(Dataset entries)
....................

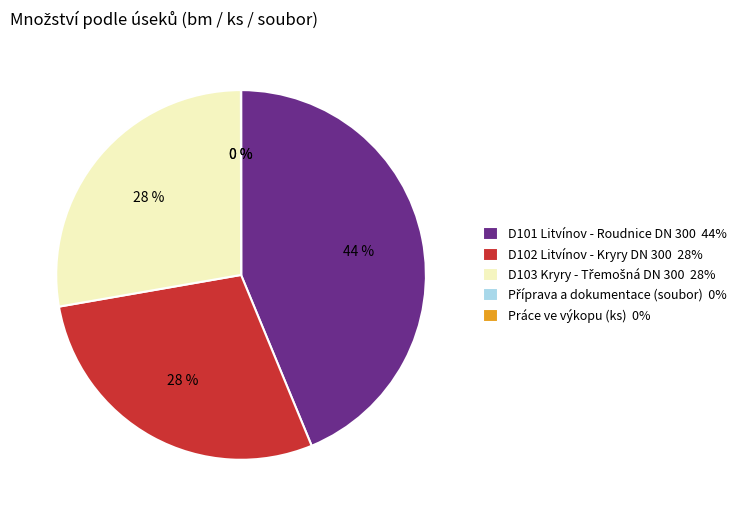

Combined, do D101 Litvínov - Roudnice DN 300 44% and D102 Litvínov - Kryry DN 300 28% account for over 50%?

Yes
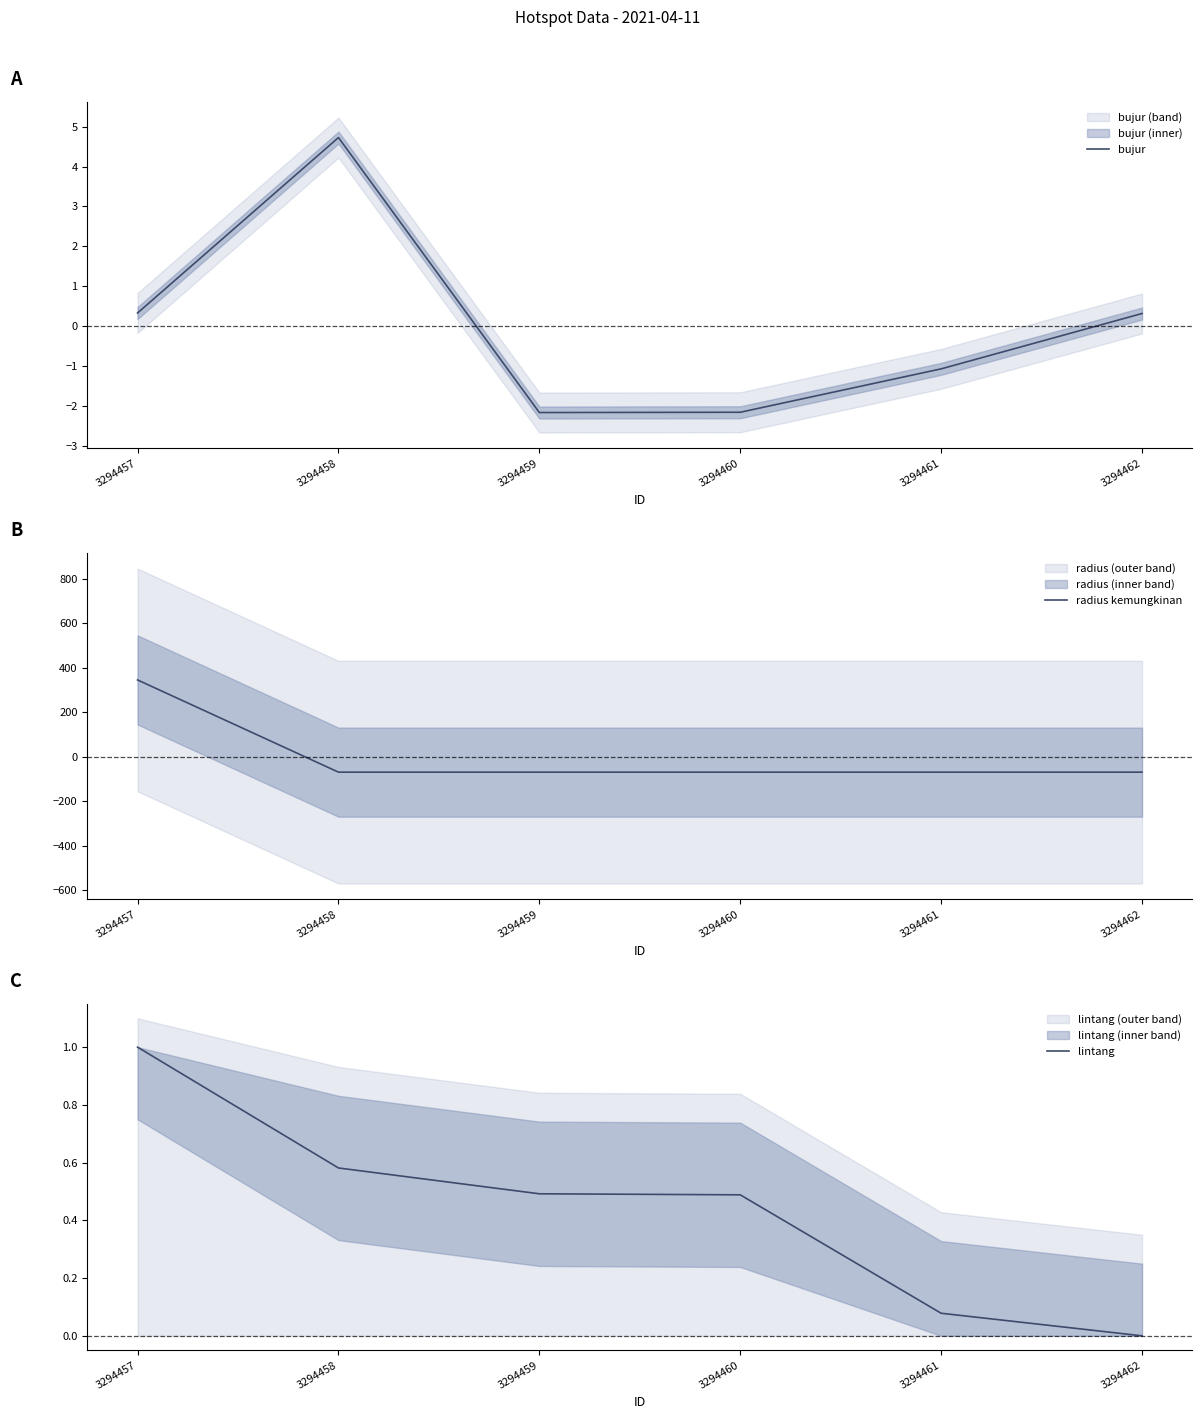

Where is bujur nearest to the value 1?

3294457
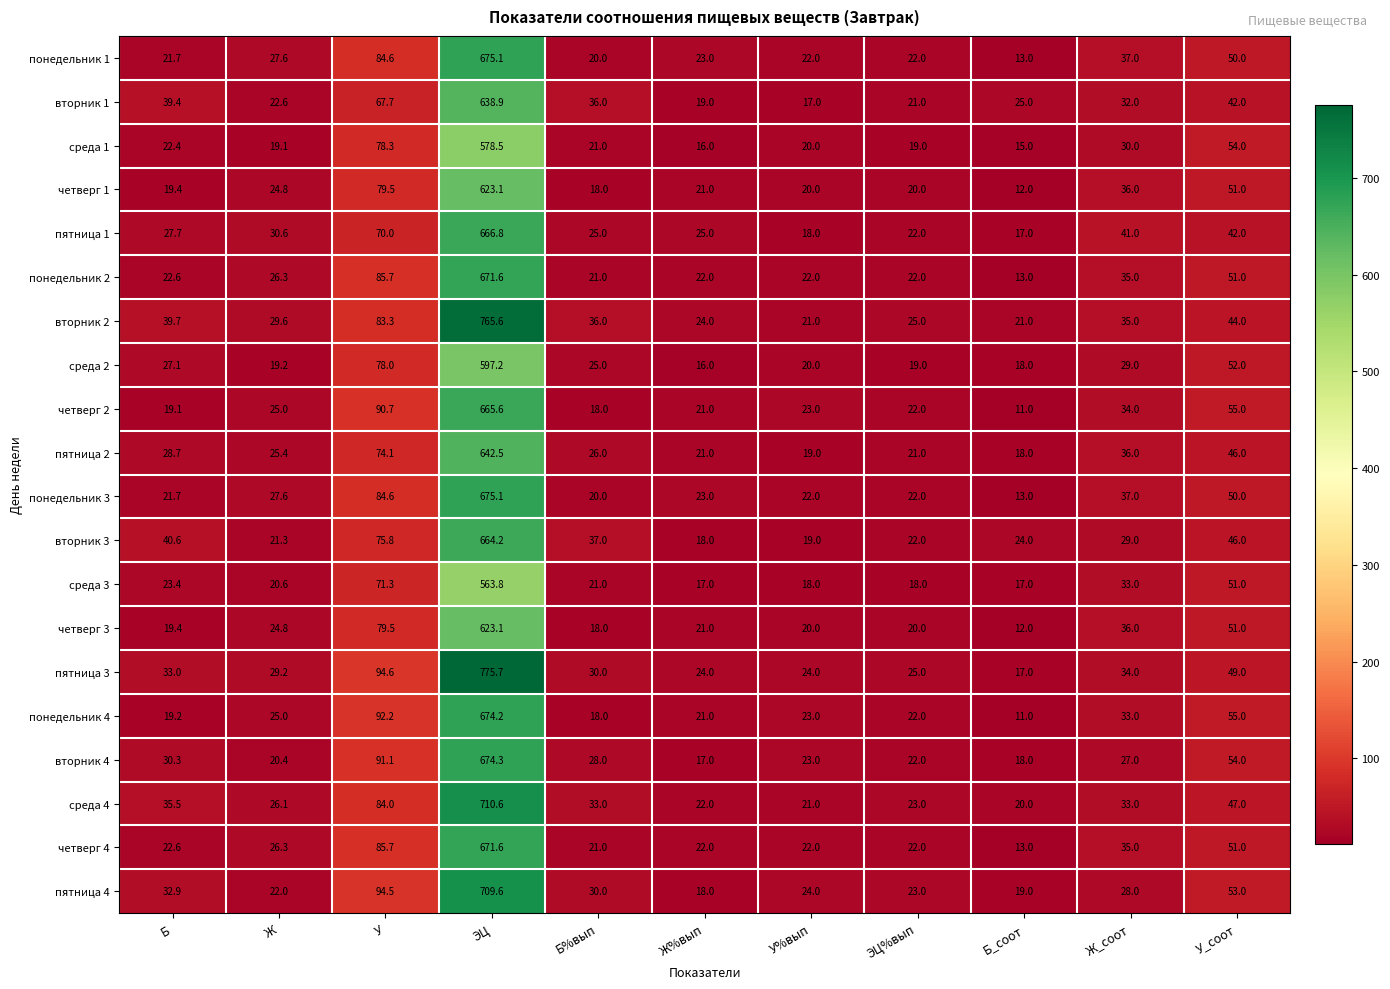

The понедельник 4 series shows 13.9 at Ж%вып. True or false?

False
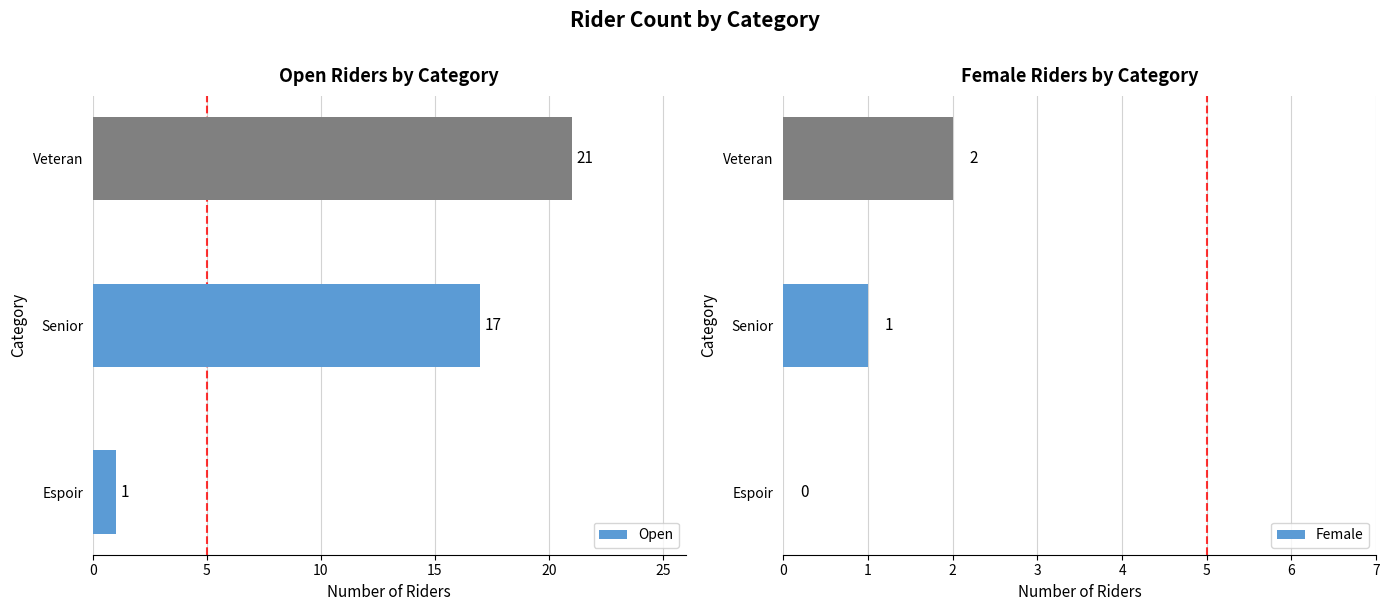

How many Open values are between 1 and 21?

3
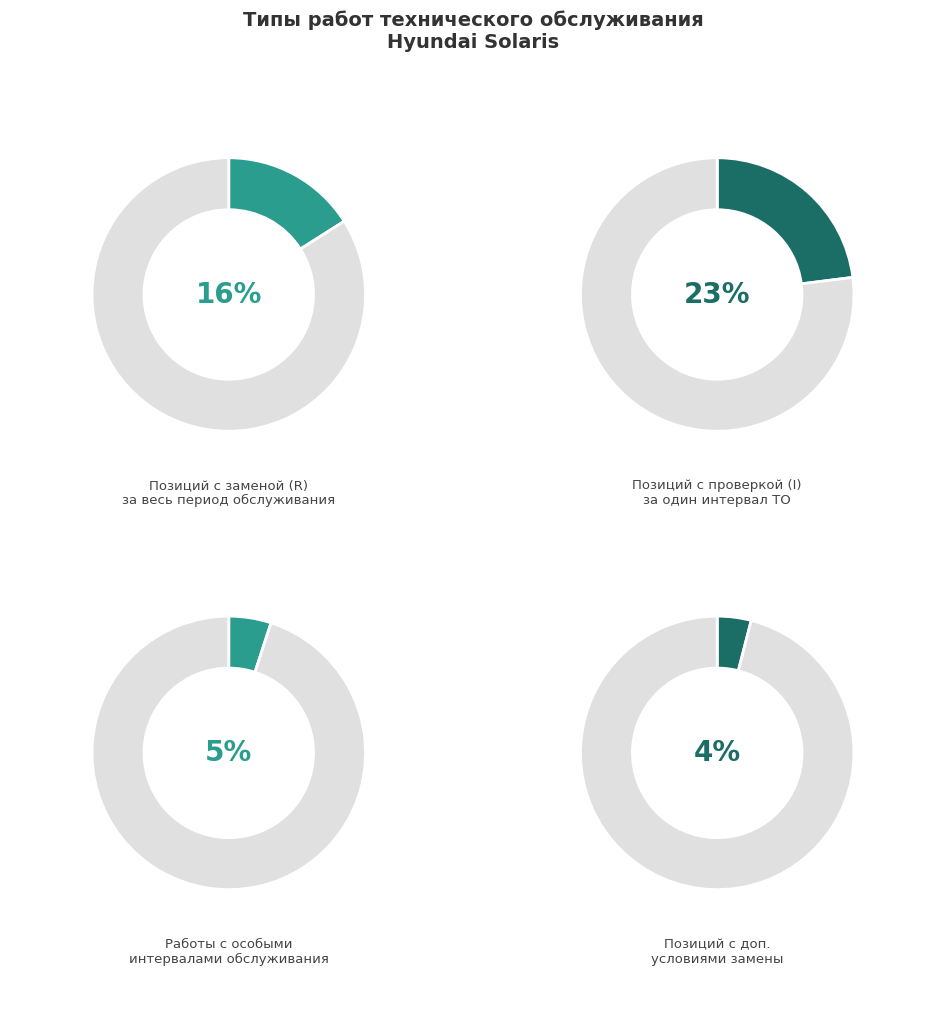

How many segments does this pie chart have?

8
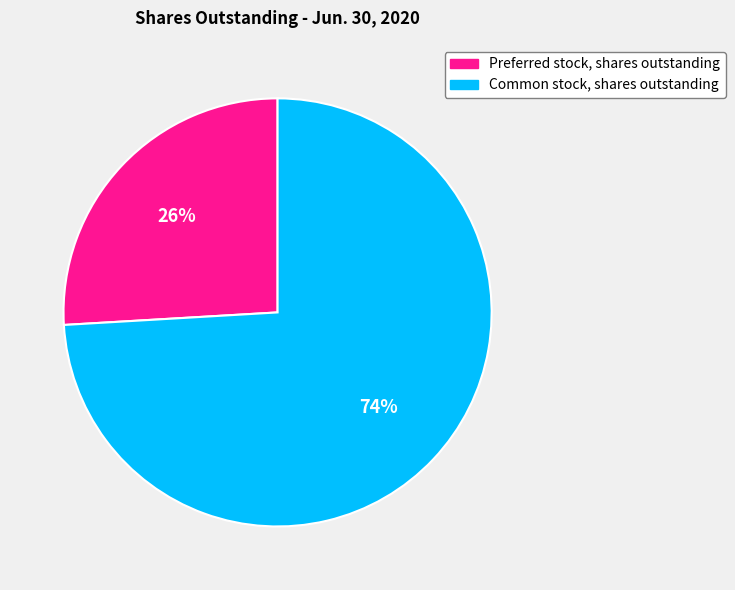

To the nearest percent, what percentage of the pie is Common stock, shares outstanding?

74%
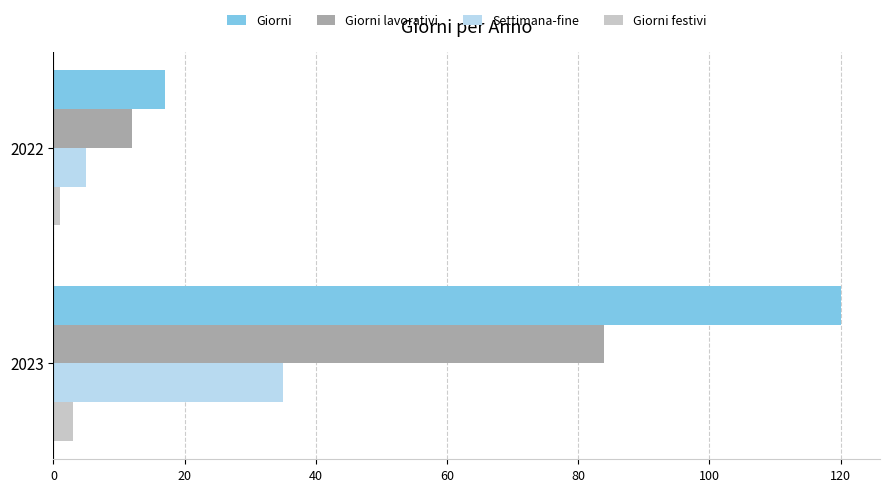

How many data points in Settimana-fine are less than 35?

1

....................

Reproduce word for word everything from the line containing "How many data" down to the end of the records.

How many data points in Settimana-fine are less than 35?

1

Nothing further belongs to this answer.